Scott recognizes that Pharmatek’s joining Catalent represents the intensifying trend in M&A among CMOs to further spread technologies and innovation.

“A couple of things are happening here,” says Scott. “One is that outsourcing continues to evolve. We’re still learning how to do it successfully. We’ve seen that with the different models Pharma companies now have with their outsourcing partners. At the same time, you’re seeing technology advance not only on the discovery end of molecules like ADCs, but also in how technology is applied to the development and manufacture of drugs.

“This convergence,” he continues, “doesn’t necessarily create a focus on consolidation. Rather, it’s a view for new shared opportunities so providers and sponsors can bring innovation and technology forward.”

That all sounds good. But we should ask: Is there a point where acquisitions by a subset of “Big CMOs” hinders new company formation in the outsourcing industry? For example, three or five years from now, if the opportunity arose, would Scott be able to again start a new drug-development shop like he did 17 years ago?

“Technology moves forward,” he replies. “There will be interesting opportunities, and new companies willing to take a risk in this space.” He adds: “It’ll be those people on the fringes, doing specialized work like spray drying. Those types of opportunities can become marketable to a broader audience of Pharma, and that’s what inspires a larger CMO to want to incorporate them into their product service line.
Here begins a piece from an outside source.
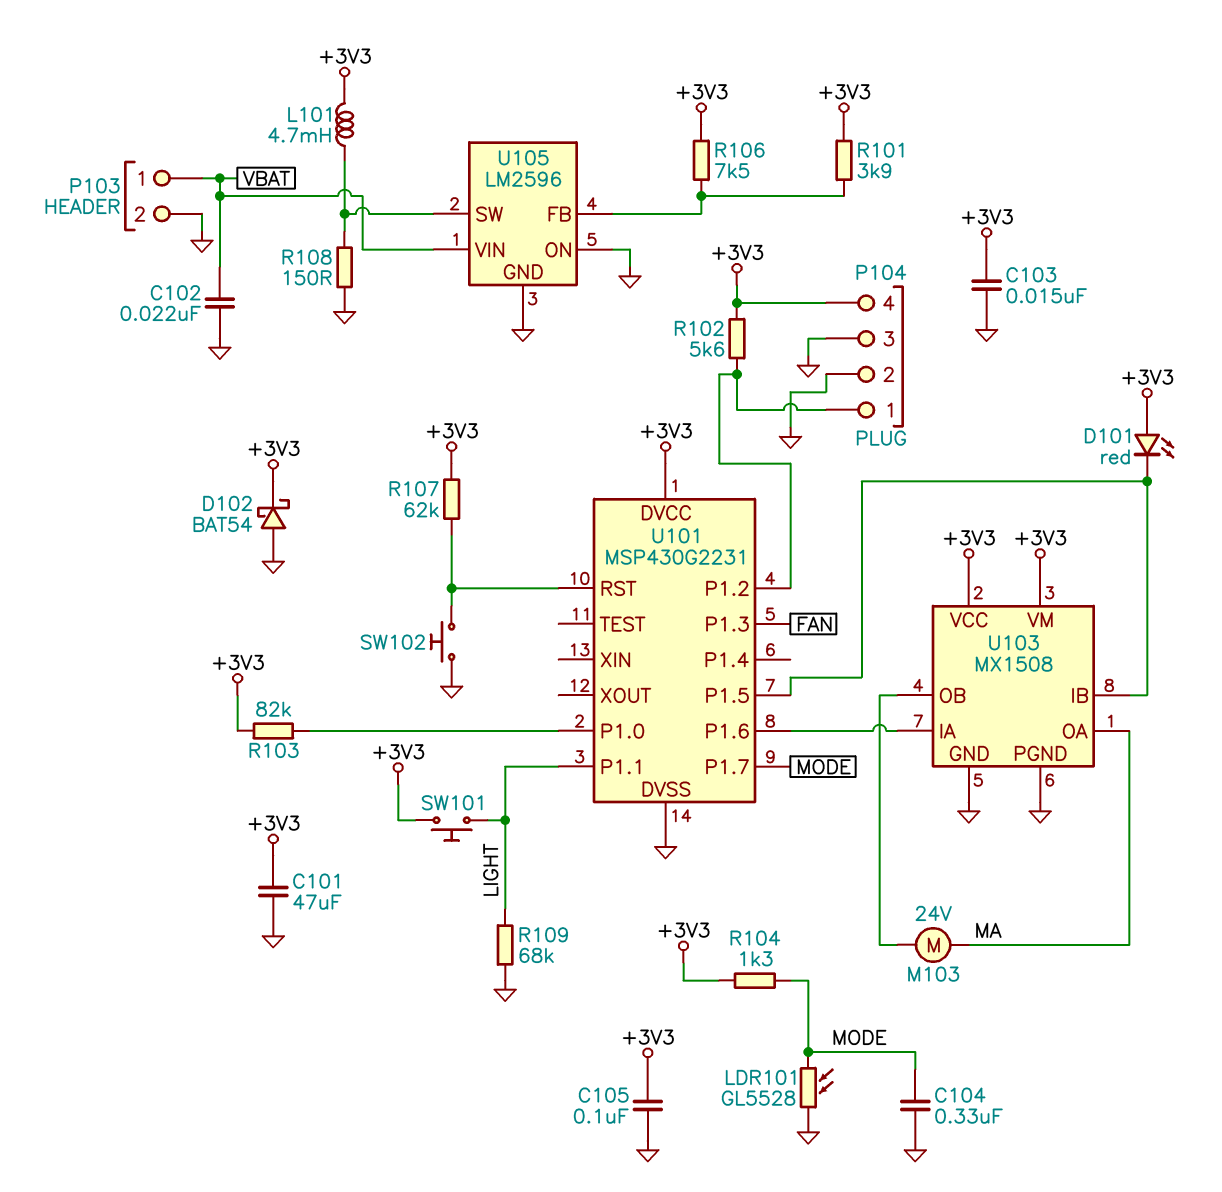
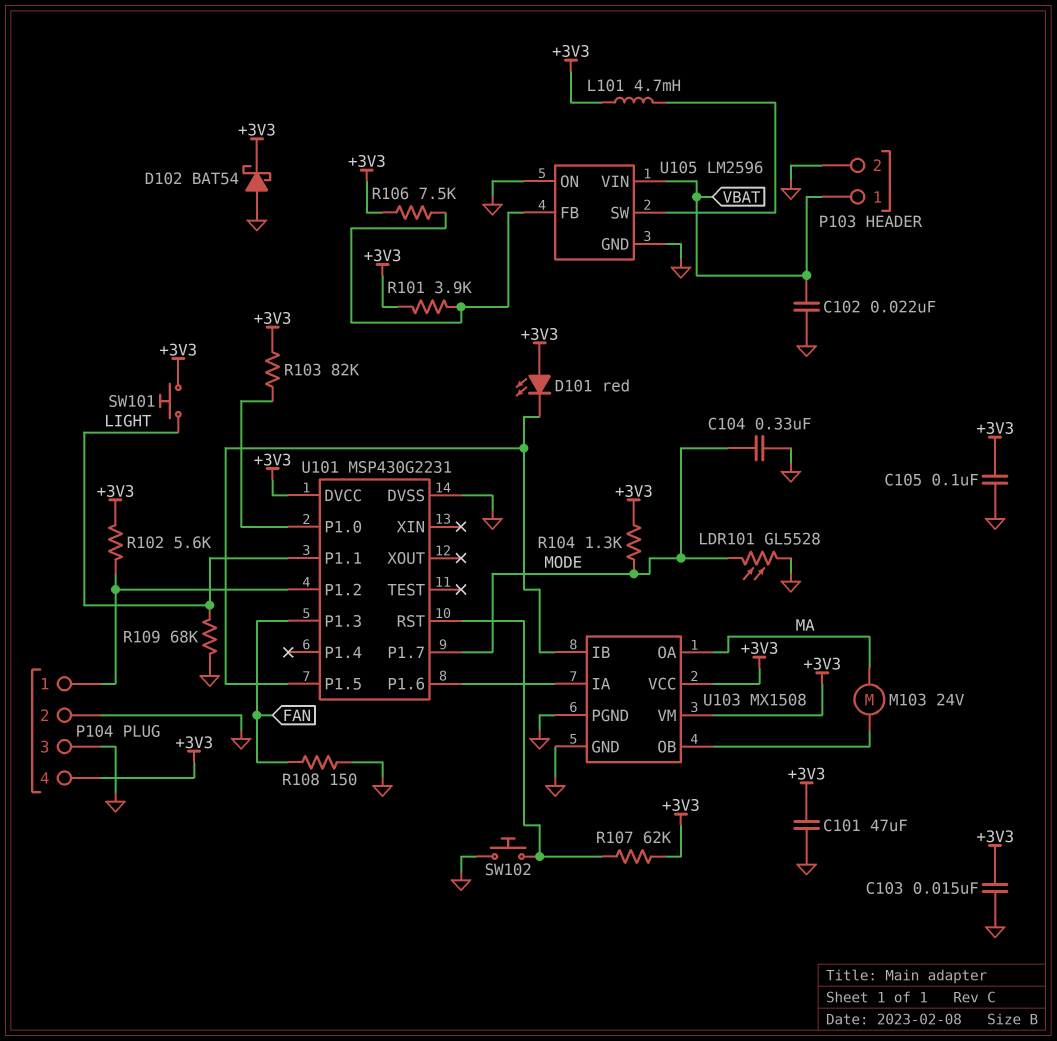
R108: 150 (GND, U105/SW) -> 150 (FAN, GND)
“If there are people out there with an idea, and thinking about a start-up, they should do it,” he says, still full of the entrepreneur spirit. “There are innovation and technology holes, and new companies can compete. Pharmatek started with two guys in a garage. That, to me, is one of the fun things about the story. Now that we’re combined with a larger organization, our goal is to be most successful in bringing these technologies to a wider audience and throughout the drug-development phases.”

Partners Spread The Wealth

Towards the end of our discussion, Littlejohns makes a comment echoing a main point that Wood of Pfizer made in our first article, regarding how these technology acquisitions often come about.

“In many cases,” Littlejohns says, “it all comes into focus because you start and then continue to work closely with partners. If you recall the Redwood deal [in which Catalent acquired a biotech for its platform technology in ADCs], we had already been working with them for around two years. Understanding the real potential of their platform, and really understanding their “DNA” as a company, grew through the relationship. You can say the same thing of our relationship with Pharmatek.”

“Perhaps different from Pharma at times,” concludes Littlejohns, “is that when a CMO acquires another development organization, we really do focus on the “DNA” of that company, and on its people. We keep those people with us. Important is whether there’s a workforce of smart people to progress that technology or service with us. Typically, we don’t move people around; we tend to grow where they are. We don’t want to lose that brain trust.”

Keep the acquired, innovative brain trust intact, but more widely (than Pharma) spread the innovation throughout the industry: It does sound like the CMOs are onto a model for a better circulation of advanced technologies through drug development supply chains.

At the same time, we have to be concerned that “Big CMOs” start to get too big, and begin to emulate another, less positive trait of Pharma we’ve seen at times: rising bureaucracy and a resultant lack of innovation. We’ll be watching where this carries the outsourcing industry throughout 2017.